I've been adding to it ever since, due to player choices in play, my own desires based on adventures I want to run, and new PCs coming into the mix. Since we've started fifth, I've discovered that there's a druid going around awakening animals to create some sort of army, a religious feud boiling over, and that the southern lands are filled with jungles.

I like being surprised by my gaming, being creative at the drop of the hat, and producing something new and unique... and homebrewing gives me that.

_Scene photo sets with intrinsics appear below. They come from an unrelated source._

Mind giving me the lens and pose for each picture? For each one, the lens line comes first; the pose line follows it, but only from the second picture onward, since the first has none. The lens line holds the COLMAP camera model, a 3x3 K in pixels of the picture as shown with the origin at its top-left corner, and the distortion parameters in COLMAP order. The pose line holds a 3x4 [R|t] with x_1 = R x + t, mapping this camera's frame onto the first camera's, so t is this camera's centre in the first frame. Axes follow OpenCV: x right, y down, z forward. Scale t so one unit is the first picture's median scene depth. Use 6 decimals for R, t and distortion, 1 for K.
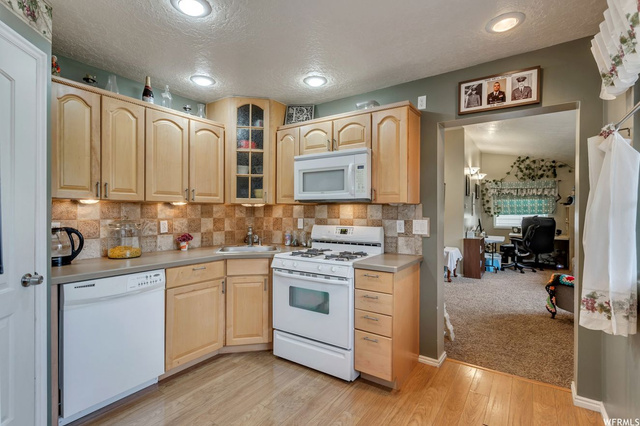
lens RADIAL K [[308.8, 0, 319.9], [0, 308.8, 213.0], [0, 0, 1]] dist [0.000230, 0.001694]
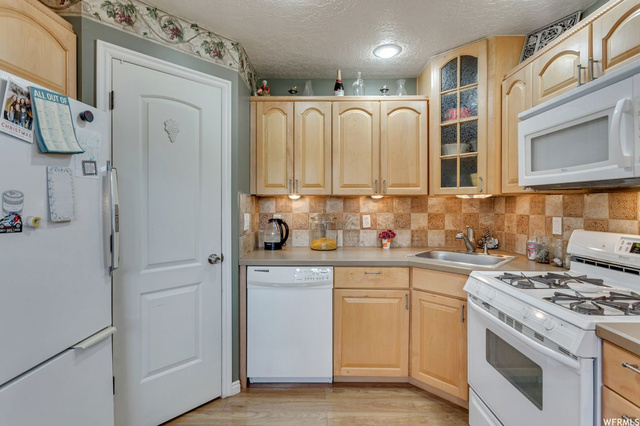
lens RADIAL K [[308.8, 0, 316.5], [0, 308.8, 204.2], [0, 0, 1]] dist [0.000230, 0.001694]
pose [[0.551714, -0.002025, -0.834031, 0.217834], [-0.000925, 0.999995, -0.003039, -0.005794], [0.834033, 0.002448, 0.551709, 0.366111]]
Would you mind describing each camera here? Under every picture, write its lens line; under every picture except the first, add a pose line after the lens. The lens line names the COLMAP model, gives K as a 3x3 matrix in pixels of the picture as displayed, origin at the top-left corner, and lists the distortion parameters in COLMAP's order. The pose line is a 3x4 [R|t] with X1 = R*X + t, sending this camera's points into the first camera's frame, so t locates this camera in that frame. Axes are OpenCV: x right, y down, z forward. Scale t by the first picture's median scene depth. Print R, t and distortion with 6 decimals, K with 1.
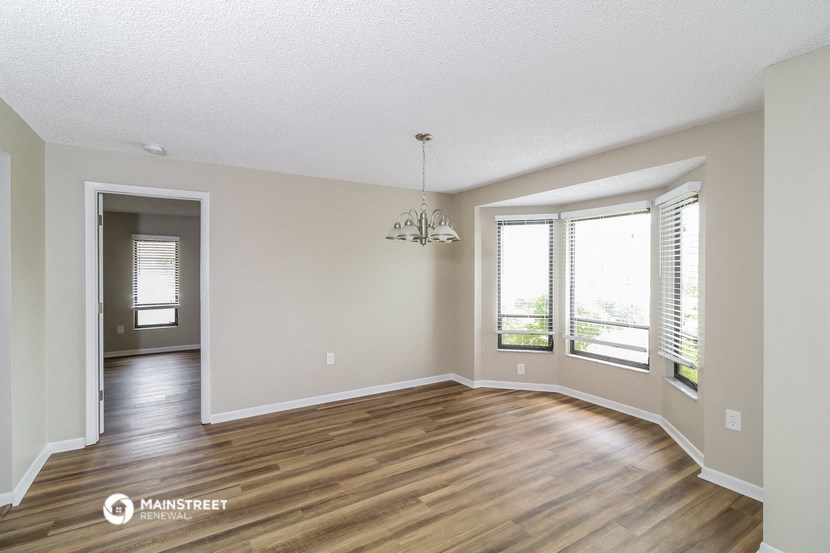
lens RADIAL K [[392.9, 0, 412.8], [0, 392.9, 275.0], [0, 0, 1]] dist [0.000794, -0.000080]
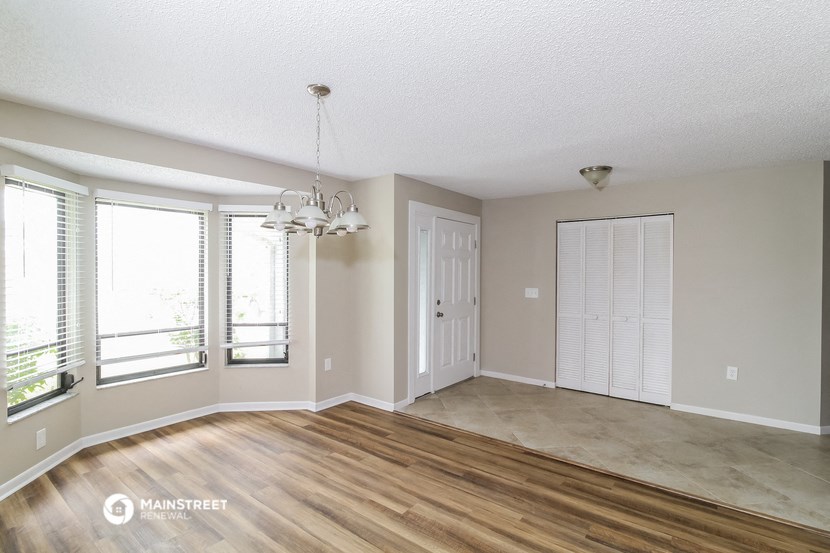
lens RADIAL K [[392.9, 0, 412.8], [0, 392.9, 275.0], [0, 0, 1]] dist [0.000794, -0.000080]
pose [[-0.344442, -0.007017, 0.938781, -0.610161], [-0.002616, 0.999975, 0.006515, -0.011151], [-0.938804, -0.000212, -0.344452, 0.901713]]
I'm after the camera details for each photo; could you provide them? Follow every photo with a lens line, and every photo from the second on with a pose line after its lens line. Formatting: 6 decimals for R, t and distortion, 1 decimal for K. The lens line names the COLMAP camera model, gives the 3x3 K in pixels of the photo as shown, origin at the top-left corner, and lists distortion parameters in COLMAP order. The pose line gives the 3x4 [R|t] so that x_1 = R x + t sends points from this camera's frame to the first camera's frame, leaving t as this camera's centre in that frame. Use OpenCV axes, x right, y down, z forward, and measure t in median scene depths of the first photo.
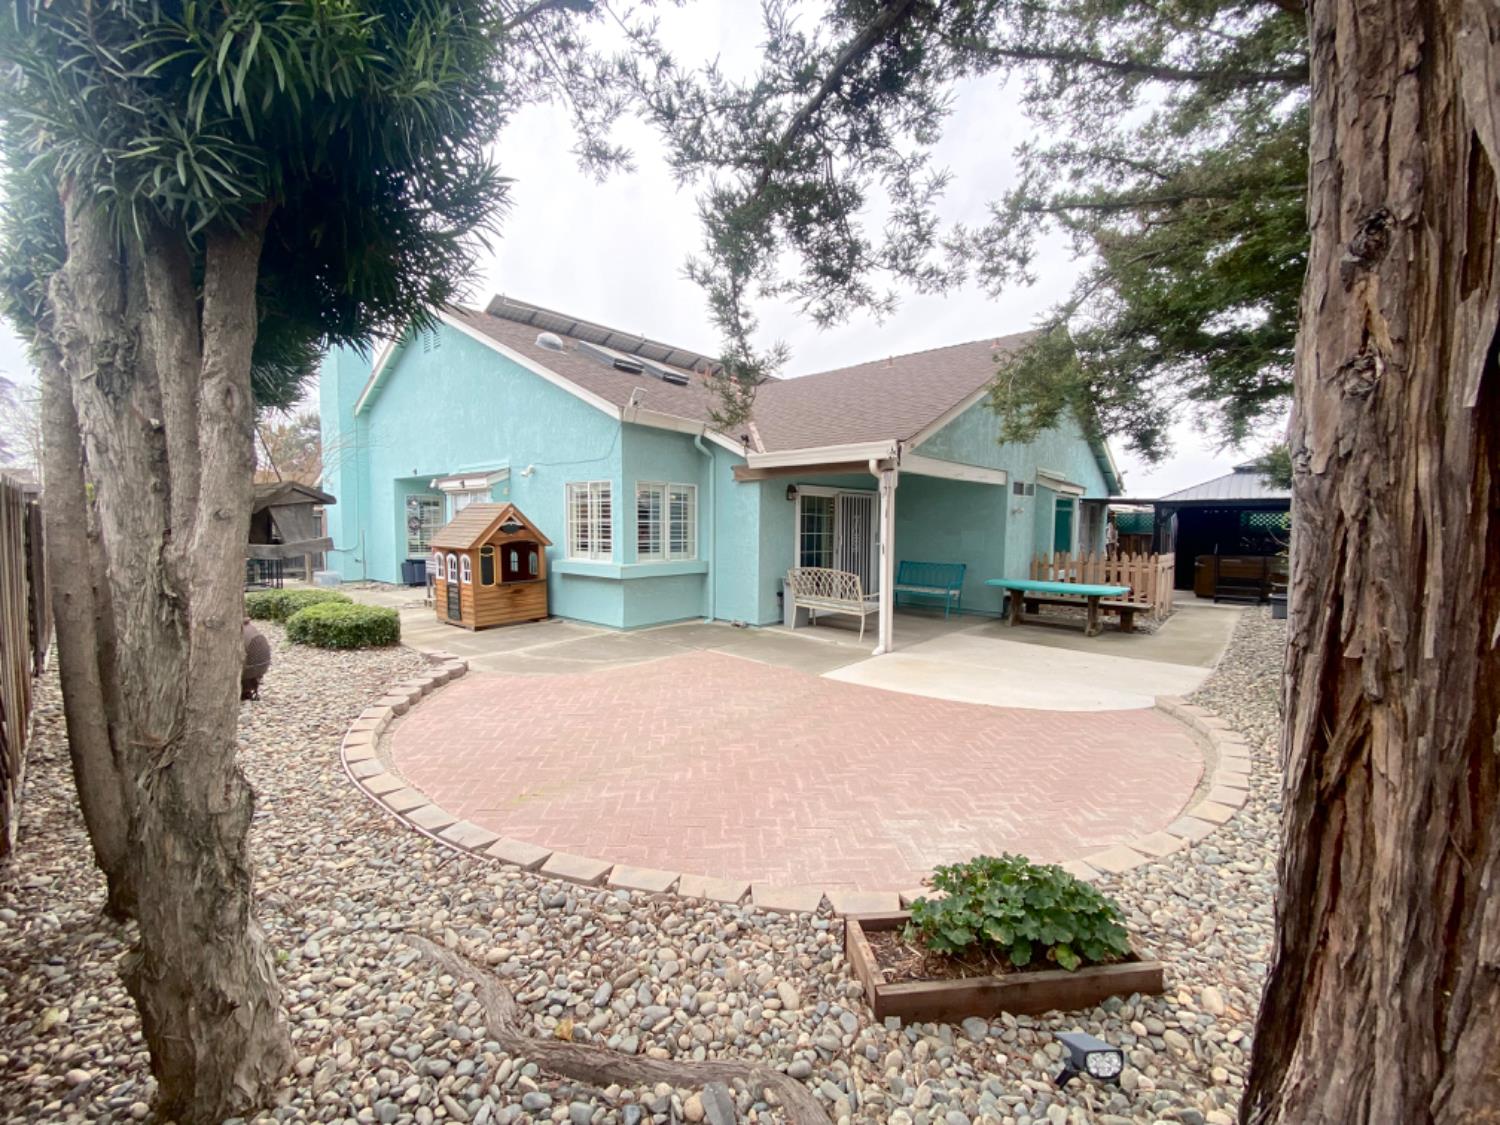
lens RADIAL K [[605.2, 0, 749.3], [0, 605.2, 552.4], [0, 0, 1]] dist [0.040090, -0.032995]
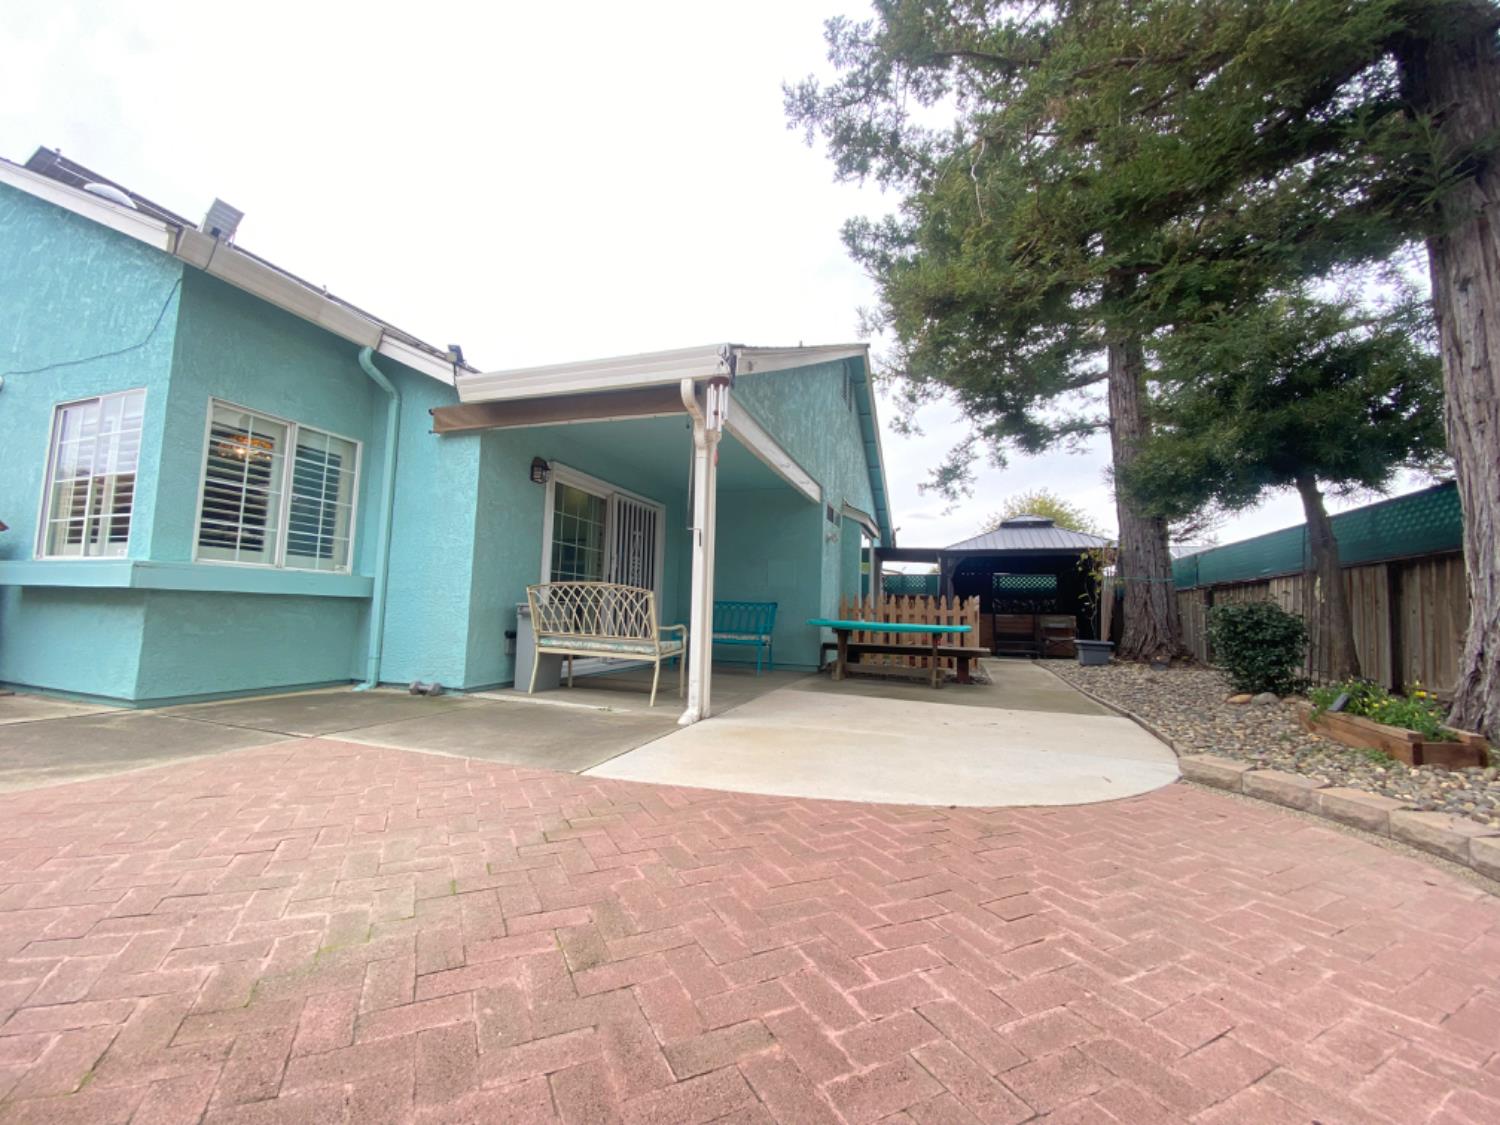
lens RADIAL K [[605.2, 0, 749.3], [0, 605.2, 552.4], [0, 0, 1]] dist [0.040090, -0.032995]
pose [[0.921765, 0.051092, 0.384367, 0.034380], [0.003200, 0.990245, -0.139304, 0.076260], [-0.387735, 0.129635, 0.912610, 0.379416]]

Plus, I like being able to steal ideas from here and there, drop them into my own world with the serial numbers filed off, and then claiming the final product as my own. It's peachy. :)
 

I homebrew on top of the Forgotten Realms. The elves are less friendly than in most FR literature, severe and removed, from slightly to extremely xenophobic. The dwarves concentrate on staying underground unless they belong to no clan hold, then you can be sure they are in the process of retaking an old one or creating a new one. Half-orcs are extremely rare, human women almost always finding a way to either get rid of the pregnancy or disown the child shortly thereafter if it looks remotely orcish. Half-elves are an oddity, few and far between. Gnomes are slightly more haughty and removed, looking down their noses at the other, less intelligent, races. The biggest threat to civilization are orcs in the North and Hobgoblins pretty much everywhere else. Thay is much more active along the Sword Coast, in fact, they are trying (in secret) to repopulate and control Leilon.
 

I run both. My current campaign is homebrew because I wanted to run an argonauts/sinbad/lost in space style campaign with Arabian themes, and nothing I own really fits the bill. But I've happily run campaigns in Eberron and Greyhawk, and would love to try other settings if WotC would just update them.

Typically my homebrew settings start with a 2-3 page description, hopefully enough to inspire players, and I add depth as we go along in the form of adventure backgrounds and player contributions. Each adventure might have another 2-3 pages of backstory that ties it into the larger setting as well as giving the maps and monsters reasons to exist.

I'm not one to keep running the same setting for 30 years though. After 2-3 years in a campaign I feel like trying something new.